Yeah, there’s a lot of benefits and the Country also needs it because there’s certain plants and forests that rely on fire but there’s also ecosystems that don’t want fire. So, once you understand, there’s these different ecosystems that want fire, that don’t want fire, and when you apply the fire at the right time, what actually happens is the fire doesn’t even burn the ecosystems that shouldn’t be burnt. It’s amazing how the land will guide that fire and it’s like water going through, the fire is exactly the same way and if it’s applied the right way, it’ll be such a nice burn. It won’t burn, you won’t get the higher flames, it will burn just at the nice level, the right height and flow across the land, really smoothly, calmly and that’s what you want and then it’ll bring back the grass and it’ll burn away all the fuel.

RH

That’s beautiful. I think you’ve touched on something that leads right into what I wanted to close on and that’s that right way and wrong way. That’s something you spoke about at the beginning, your obligation as a blackfella, you know that, you were born with that. What about non-Indigenous people understanding right way and wrong way on the land? What obligations to Country do non-Indigenous people have and should know in this country?

GS

For me, I like to be inclusive and I would say it’s a shared responsibility, it’s shared obligation now. Especially up where I’m from, we have two World Heritage areas. We have the Great Barrier Reef World Heritage side-by-side with the Wet Tropics Rainforest World Heritage. So, being World Heritage it’s important to everyone in Queensland, Australia, the world, we all we all have a responsibility and an obligation. Part of that shared responsibility is that respect for one another, respecting each other, but also working together and that partnership, which is really, really crucial. With Traditional Owners as well that we do have really important places on Country, we have really, really important, culturally significant plants, animals that are really important to different families. I encourage society, community to understand our values, what’s important to us, our law and custom. We’ve got protocols to abide by so people can engage in that and learn that there is a protocol, there is a system there and everyone needs to follow that protocol, it doesn’t matter where you’re from. If you come on to a Country like I’m here on this Country, I have to follow the law of protocol here and if I go to somewhere else, Darwin or Western Australia, Perth, I’ve got to follow their custom, it’s the same thing.

RH

So, if Country is that mirror for you when you go back home, what do you hope is reflected back to you in ten years’ time?

GS

There is a lot of hope and potential that’s happening, we are seeing a lot of young people coming through now, a lot more people being educated about who we are, where we are from, what’s important to us, also recognising the work that we are doing. Hopefully we can get more support behind what we’re doing but also our neighbours because we’ve got neighbouring Indigenous ranger programs and programs happening as well, so more support behind us. We’re only small but more support, more hands, I think we can make greater impact together.

RH

Thank you so much for sharing your knowledge with us today, Gavin. Can we please give him a round of applause? To follow the program online, you can subscribe wherever you get your podcasts and visit the 100 Climate Conversations exhibition or to join us for a live recording go to 100climateconversations.com.

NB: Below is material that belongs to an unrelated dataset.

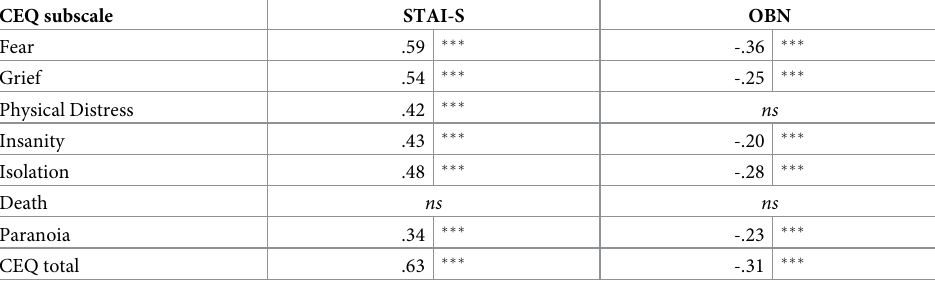
Table 4. Correlations (Pearson’s r) examining relationships between CEQ and the STAI-S and the OBN scale. CEQ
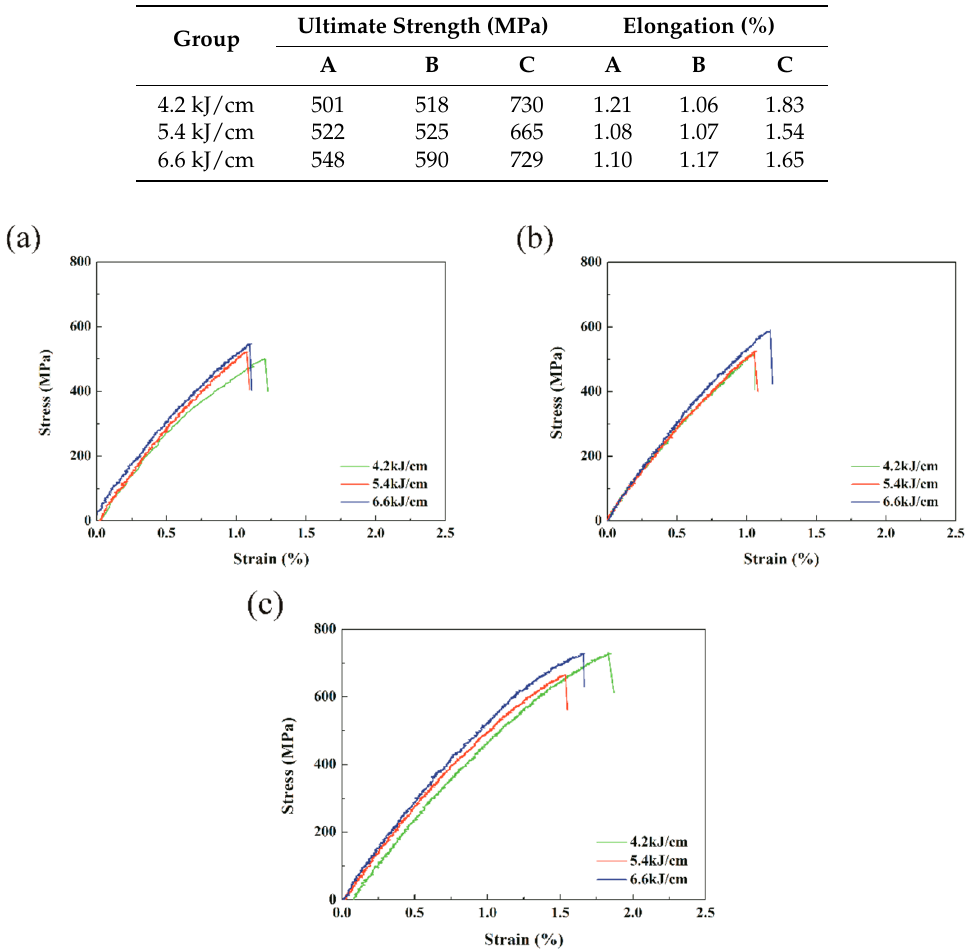
Figure 6. Stress-strain curve of weld joints. ( a ) Samples A; ( b ) Samples B; and ( c ) Samples C.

This is a significant new project for the museum and the records of these conversations will form a new climate change archive preserved for future generations in the Powerhouse collection of over 500,000 objects that tell the stories of our time. It is particularly important to First Nations peoples to preserve conversations like this, building on the oral histories and traditions of passing down our knowledges, sciences and innovations which we know allowed our Countries to thrive for tens of thousands of years.